TEMPO.CO, Cleveland - Democrat Hillary Clinton and Republican Donald Trump battled over the strength of the economy in the final stretch of their race for the White House on Friday, with Clinton praising the latest U.S. jobs report and Trump dismissing it as a fraudulent disaster.
With four days left in an often bitter contest that has tightened in the last week, each candidate attacked the other as unfit to be president in a late push for votes in battleground states that could decide the outcome in Tuesday's election.
Clinton leads Trump by 5 percentage points, according to a Reuters/Ipsos tracking poll released on Friday, maintaining her advantage in the national survey even as the race tightens in several crucial swing states.
In the Oct. 30-Nov. 3 opinion poll, 44 percent of likely voters supported Clinton while 39 percent supported Trump.
Clinton wrapped up her day of campaigning with a nighttime concert in Cleveland headlined by rapper Jay Z. He was joined by rappers Big Sean, Chance the Rapper, and J. Cole, and by his wife, popular singer Beyonce, as a surprise guest.
"We have unfinished work to do, more barriers to break, and with your help, a glass ceiling to crack once and for all," Clinton said at the concert.
At his final rally of the day in Pennsylvania, Trump mocked Clinton for her celebrity supporters. "I am here all by myself. Just me, no guitar, no piano, no nothing," he said.
Earlier in the day at a rally in Pittsburgh, Clinton cited the government's latest jobs report as evidence of the economy's strength.
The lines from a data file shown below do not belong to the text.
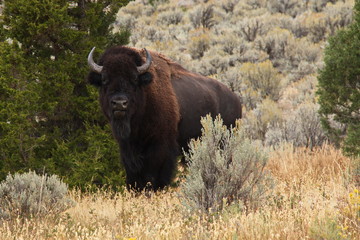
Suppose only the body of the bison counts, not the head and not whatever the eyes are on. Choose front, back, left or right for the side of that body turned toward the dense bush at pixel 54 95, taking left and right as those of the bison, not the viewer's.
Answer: right

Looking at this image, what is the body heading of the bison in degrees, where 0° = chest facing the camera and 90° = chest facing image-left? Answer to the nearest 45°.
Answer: approximately 45°

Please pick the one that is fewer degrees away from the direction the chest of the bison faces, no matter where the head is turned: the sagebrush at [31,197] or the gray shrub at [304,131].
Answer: the sagebrush

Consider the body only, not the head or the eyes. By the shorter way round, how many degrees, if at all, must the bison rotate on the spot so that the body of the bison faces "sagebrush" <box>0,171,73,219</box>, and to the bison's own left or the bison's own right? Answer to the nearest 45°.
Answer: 0° — it already faces it

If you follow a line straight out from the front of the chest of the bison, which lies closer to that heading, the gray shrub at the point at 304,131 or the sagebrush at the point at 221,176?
the sagebrush

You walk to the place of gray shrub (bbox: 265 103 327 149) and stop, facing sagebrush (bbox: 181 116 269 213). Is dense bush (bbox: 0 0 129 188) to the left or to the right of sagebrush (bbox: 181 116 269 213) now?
right

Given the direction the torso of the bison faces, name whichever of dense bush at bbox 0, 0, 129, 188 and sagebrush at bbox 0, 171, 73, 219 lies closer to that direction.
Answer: the sagebrush

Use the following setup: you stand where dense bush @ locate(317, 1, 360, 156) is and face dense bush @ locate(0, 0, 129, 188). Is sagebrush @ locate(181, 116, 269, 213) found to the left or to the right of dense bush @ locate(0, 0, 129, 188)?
left

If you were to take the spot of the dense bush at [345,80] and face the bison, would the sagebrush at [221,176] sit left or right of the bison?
left

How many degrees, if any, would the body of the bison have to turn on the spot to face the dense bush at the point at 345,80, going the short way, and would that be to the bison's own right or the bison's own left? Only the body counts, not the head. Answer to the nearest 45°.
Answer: approximately 135° to the bison's own left

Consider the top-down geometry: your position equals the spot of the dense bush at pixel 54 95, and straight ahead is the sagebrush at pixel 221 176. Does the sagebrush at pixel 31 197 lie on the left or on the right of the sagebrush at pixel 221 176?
right

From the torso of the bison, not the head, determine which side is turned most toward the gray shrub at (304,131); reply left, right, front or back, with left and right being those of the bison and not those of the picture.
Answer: back

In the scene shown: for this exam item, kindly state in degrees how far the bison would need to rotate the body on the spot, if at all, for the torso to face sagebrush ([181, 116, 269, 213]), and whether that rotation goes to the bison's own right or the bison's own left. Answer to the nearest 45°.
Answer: approximately 90° to the bison's own left

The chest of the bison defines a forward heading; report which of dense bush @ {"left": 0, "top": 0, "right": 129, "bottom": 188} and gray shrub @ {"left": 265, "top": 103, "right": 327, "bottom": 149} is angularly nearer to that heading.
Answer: the dense bush
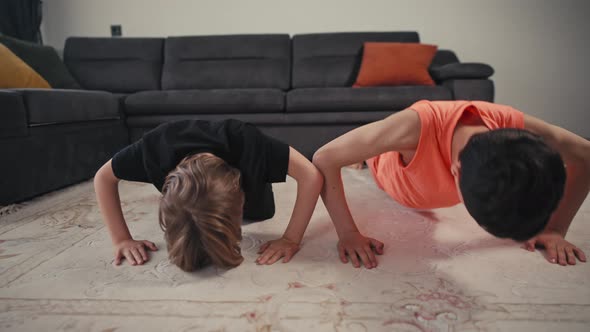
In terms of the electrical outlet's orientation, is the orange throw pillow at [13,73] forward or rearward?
forward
The report showed higher wages for workers as well as the creation of 161,000 jobs in October and a dip in the unemployment rate to 4.9 percent from 5 percent.
"I believe our economy is poised to really take off and thrive," Clinton told the gathering, after being introduced by billionaire investor Mark Cuban. "When the middle class thrives, America thrives."
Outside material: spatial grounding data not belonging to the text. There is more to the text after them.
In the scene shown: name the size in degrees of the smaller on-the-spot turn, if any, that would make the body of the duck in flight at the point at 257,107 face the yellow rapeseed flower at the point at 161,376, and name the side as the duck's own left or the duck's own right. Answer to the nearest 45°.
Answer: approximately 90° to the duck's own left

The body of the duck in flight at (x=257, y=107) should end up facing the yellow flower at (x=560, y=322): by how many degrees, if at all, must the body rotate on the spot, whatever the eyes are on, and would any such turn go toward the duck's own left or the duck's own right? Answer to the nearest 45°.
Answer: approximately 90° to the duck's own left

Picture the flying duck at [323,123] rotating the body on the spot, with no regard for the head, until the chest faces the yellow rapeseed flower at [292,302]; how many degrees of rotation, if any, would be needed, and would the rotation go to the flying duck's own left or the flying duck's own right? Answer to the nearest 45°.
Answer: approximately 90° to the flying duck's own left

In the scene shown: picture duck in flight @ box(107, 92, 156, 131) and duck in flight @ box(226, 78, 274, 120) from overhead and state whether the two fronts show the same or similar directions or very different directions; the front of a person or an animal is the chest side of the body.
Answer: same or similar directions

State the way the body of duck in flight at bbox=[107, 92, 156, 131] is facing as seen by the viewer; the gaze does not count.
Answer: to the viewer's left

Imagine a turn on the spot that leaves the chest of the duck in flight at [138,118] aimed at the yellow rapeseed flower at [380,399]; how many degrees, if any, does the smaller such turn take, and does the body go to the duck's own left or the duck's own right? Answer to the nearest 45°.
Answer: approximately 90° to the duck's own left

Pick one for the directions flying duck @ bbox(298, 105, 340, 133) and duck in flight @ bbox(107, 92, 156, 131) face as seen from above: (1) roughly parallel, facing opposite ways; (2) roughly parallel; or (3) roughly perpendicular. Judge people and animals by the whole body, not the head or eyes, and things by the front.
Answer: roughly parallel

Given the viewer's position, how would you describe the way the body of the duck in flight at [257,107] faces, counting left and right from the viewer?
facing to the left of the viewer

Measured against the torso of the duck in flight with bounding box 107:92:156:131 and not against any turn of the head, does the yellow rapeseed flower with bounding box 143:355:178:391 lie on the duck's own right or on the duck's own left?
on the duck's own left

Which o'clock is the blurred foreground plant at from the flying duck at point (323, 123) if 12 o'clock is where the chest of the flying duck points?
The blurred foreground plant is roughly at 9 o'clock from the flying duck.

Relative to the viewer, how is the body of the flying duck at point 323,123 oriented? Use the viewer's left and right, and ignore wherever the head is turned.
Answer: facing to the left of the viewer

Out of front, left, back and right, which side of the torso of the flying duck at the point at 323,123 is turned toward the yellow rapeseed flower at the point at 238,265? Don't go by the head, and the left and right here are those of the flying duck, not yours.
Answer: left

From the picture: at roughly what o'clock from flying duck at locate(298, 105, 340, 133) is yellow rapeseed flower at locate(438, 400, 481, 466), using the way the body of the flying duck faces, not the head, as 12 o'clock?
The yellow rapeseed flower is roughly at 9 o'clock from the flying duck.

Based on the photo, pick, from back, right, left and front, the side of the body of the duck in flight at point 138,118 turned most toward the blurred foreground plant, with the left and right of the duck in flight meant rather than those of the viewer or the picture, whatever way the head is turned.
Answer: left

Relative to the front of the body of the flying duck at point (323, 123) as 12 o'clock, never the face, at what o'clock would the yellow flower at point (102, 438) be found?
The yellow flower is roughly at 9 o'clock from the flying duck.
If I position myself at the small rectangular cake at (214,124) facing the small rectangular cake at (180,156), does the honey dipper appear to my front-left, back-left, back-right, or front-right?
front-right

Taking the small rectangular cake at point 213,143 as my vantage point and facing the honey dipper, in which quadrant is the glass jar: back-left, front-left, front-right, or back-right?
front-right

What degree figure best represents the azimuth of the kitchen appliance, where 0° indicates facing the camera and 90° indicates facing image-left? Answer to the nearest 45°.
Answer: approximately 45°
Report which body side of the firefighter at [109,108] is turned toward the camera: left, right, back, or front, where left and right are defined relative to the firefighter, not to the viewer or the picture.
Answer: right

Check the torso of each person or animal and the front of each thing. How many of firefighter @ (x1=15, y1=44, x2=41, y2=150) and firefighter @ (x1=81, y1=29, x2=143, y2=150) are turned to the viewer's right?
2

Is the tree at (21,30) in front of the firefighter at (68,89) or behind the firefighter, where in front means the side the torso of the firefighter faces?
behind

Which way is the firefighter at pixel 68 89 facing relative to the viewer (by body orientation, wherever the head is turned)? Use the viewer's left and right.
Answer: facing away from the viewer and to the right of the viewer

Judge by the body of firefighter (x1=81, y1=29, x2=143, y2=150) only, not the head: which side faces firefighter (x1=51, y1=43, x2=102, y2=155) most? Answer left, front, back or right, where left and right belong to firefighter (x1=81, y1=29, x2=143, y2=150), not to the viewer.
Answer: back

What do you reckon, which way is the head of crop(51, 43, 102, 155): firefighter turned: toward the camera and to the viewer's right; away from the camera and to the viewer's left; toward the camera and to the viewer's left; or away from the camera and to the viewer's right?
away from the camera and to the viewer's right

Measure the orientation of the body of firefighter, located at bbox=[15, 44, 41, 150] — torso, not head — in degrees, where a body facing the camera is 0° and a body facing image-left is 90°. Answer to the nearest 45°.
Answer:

Trump disputed Clinton's rosy view, telling a crowd in New Hampshire that the jobs report was "an absolute disaster" and was skewed by the large number of people who have stopped looking for jobs and are no longer in the labour market.
"Nobody believes the numbers anyway. The numbers they put out are phoney," he said, referring to the figures released by the U.S. Labour Department.